How to run the otter demo with my local model weight?

Luodian / Otter

🦦 Otter, a multi-modal model based on OpenFlamingo (open-sourced version of DeepMind's Flamingo), trained on MIMIC-IT and showcasing improved instruction-following and in-context learning ability.

https://otter-ntu.github.io/

MIT License

3.55k stars 242 forks source link

How to run the otter demo with my local model weight? #207

Closed Hongbin98 closed 1 year ago

Hongbin98 commented 1 year ago

[y] A descriptive title: How to run the otter demo with my local model weight?
[y] A detailed description
[y] Assign an issue type tag (label):
- evaluation (evaluation result, performance of Otter etc.),

For example, the model is loaded by the following command from hugging face: model = OtterForConditionalGeneration.from_pretrained("luodian/OTTER-9B-LA-InContext", device_map="sequential", **precision)

After training, I got my weights located on './Otter-main/OTTER-MPT7B-densecaption'.

My question is how to load my local weight and perform the otter demo? --I guess like model = TempModel(); model.load_state_dict(torch.load(file_path)) Also, I would like to show my gratitude for your reply on recent days and cite your research in the future :)

Luodian commented 1 year ago

You can just replace the luodian/xxxxx to your local folder path like /home/xxxx.

note that it's a folder path (Huggingface format model usually needs a folder to load, it would load the checkpoints inside the folder according to "config.json" inside the foler).

Hongbin98 commented 1 year ago

You can just replace the luodian/xxxxx to your local folder path like /home/xxxx.

note that it's a folder path (Huggingface format model usually needs a folder to load, it would load the checkpoints inside the folder according to "config.json" inside the foler).

I ever tried to do this, but got an error. running: model = OtterForConditionalGeneration.from_pretrained("./Otter-main/OTTER-MPT7B-densecaption", device_map="auto").
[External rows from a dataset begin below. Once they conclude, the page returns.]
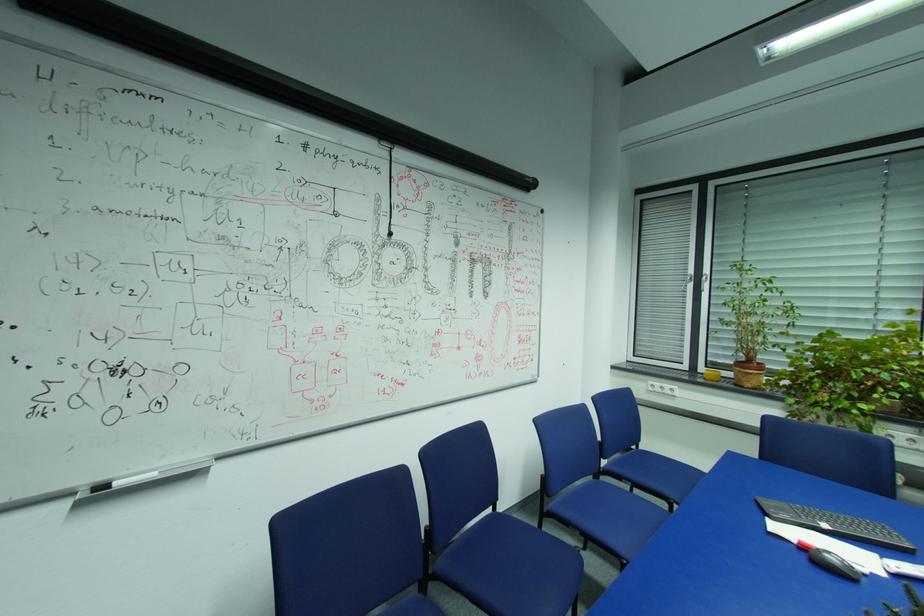
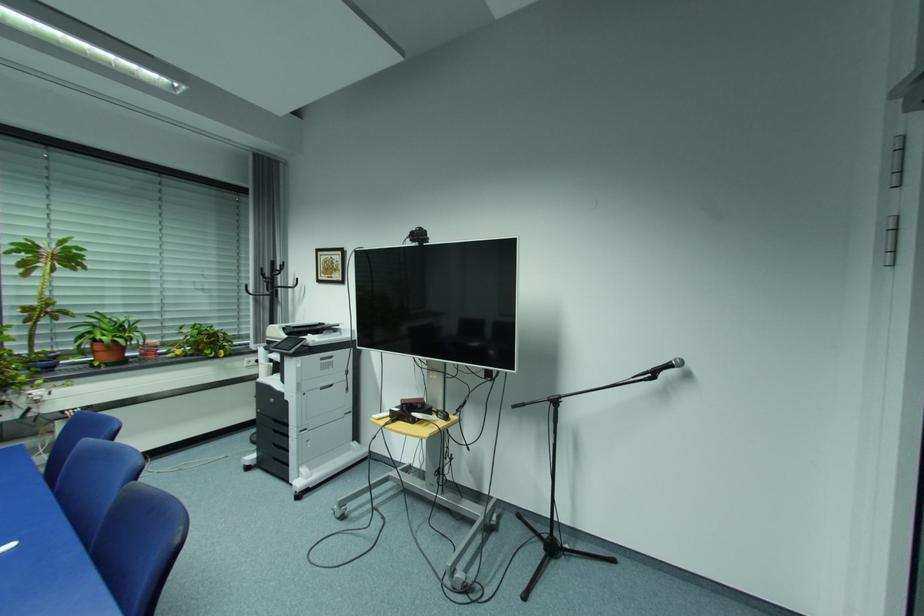
Question: The first image is from the beginning of the video and the second image is from the end. How did the camera likely rotate when shooting the video?

Choices:
 (A) Left
 (B) Right
 (C) Up
 (D) Down

Answer: (B)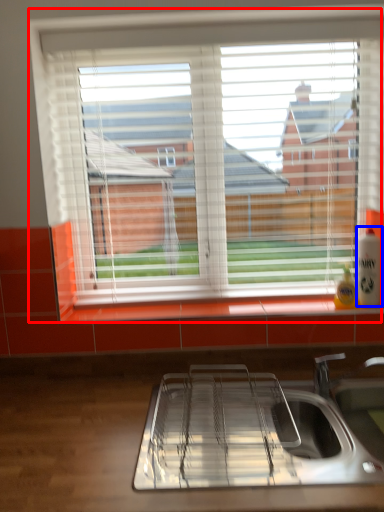
Question: Which object appears closest to the camera in this image, window (highlighted by a red box) or beverage (highlighted by a blue box)?

Choices:
 (A) window
 (B) beverage

Answer: (A)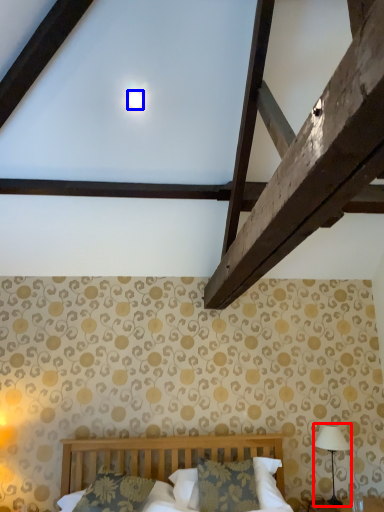
Question: Among these objects, which one is farthest to the camera, table lamp (highlighted by a red box) or moonlight (highlighted by a blue box)?

Choices:
 (A) table lamp
 (B) moonlight

Answer: (A)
And there are files in this output dir, including 'config.json', 'final_weights.pt' and others.

Error no file named pytorch_model.bin, tf_model.h5, model.ckpt.index or flax_model.msgpack found in directory ./Otter-main/OTTER-MPT7B-densecaption.
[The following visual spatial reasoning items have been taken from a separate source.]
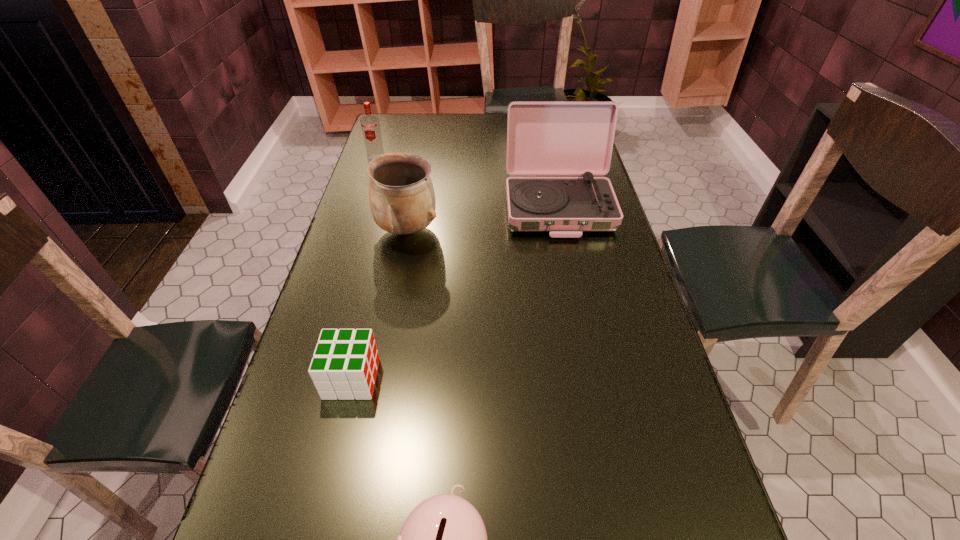
The width and height of the screenshot is (960, 540). I want to click on vacant area that lies between the vodka and the record player, so click(468, 183).

In order to click on free space between the tallest object and the urn in this screenshot , I will do `click(482, 218)`.

Where is `object identified as the closest to the record player`? object identified as the closest to the record player is located at coordinates (402, 199).

Identify the location of object that is the second closest to the nearest object. Image resolution: width=960 pixels, height=540 pixels. (402, 199).

I want to click on free spot that satisfies the following two spatial constraints: 1. on the front label of the farthest object; 2. on the left side of the urn, so click(353, 230).

The image size is (960, 540). Find the location of `blank area in the image that satisfies the following two spatial constraints: 1. on the front label of the farthest object; 2. on the left side of the urn`. blank area in the image that satisfies the following two spatial constraints: 1. on the front label of the farthest object; 2. on the left side of the urn is located at coordinates (353, 230).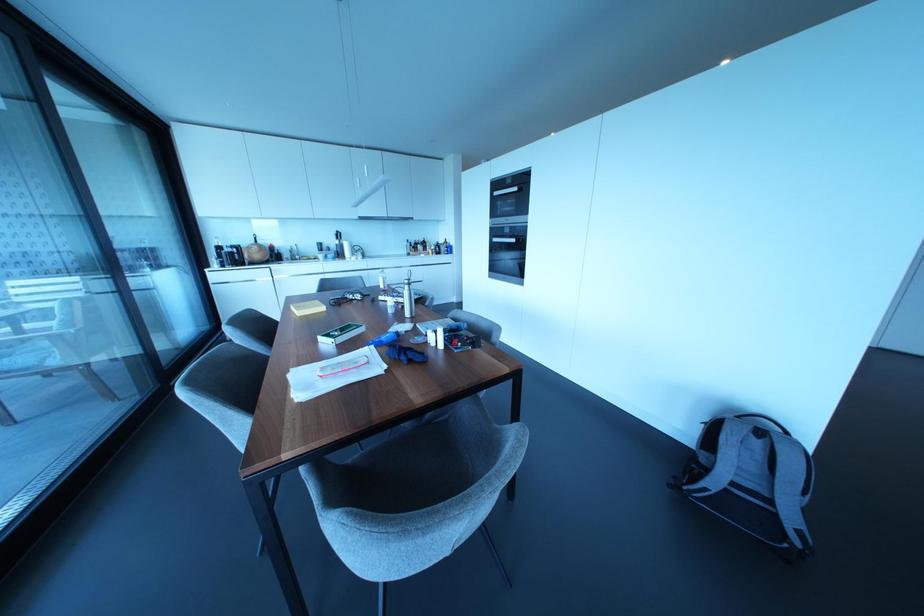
Luodian commented 1 year ago

It may be a problem in folder structure.

Inside the foler there should be a "config.json" and multiple "pytorch-0001/0004.bin"

You can check our huggingface repo to see the hf format folder.

You may check if you correctly saved your model in correct format.

There's a --save_hf_model option for saving correct hf model.

Luodian commented 1 year ago

You may also refer the https://github.com/Luodian/Otter/blob/main/otter/flamingo_pt2otter_hf.py

This script is used to convert a checkpoint final_weights.pt to a correct hf format folder.

The OtterForConditionalGeneration is a standard way to launch hf model, it takes the hf model folder as input~

Hongbin98 commented 1 year ago

Following the suggestion of @Luodian, I have solved this issue.

If anyone following the recommended training command to train otter and cannot load the checkpoint, I hope the following steps could offer you a hand~

run converting_otter_pt_to_hf.py to convert your local weight to the hugging face type, and save in a new directory, like ./OTTER-MPT7B-densecaption-tohf
then, change the path of OtterForConditionalGeneration.from_pretrained() the of the demo file, i.e., luodian/xxxxx to ./OTTER-MPT7B-densecaption-tohf
run the demo and enjoy it!

In my opinion, a better choice to solve this issue is to add the --save_hf_model option when you train otter.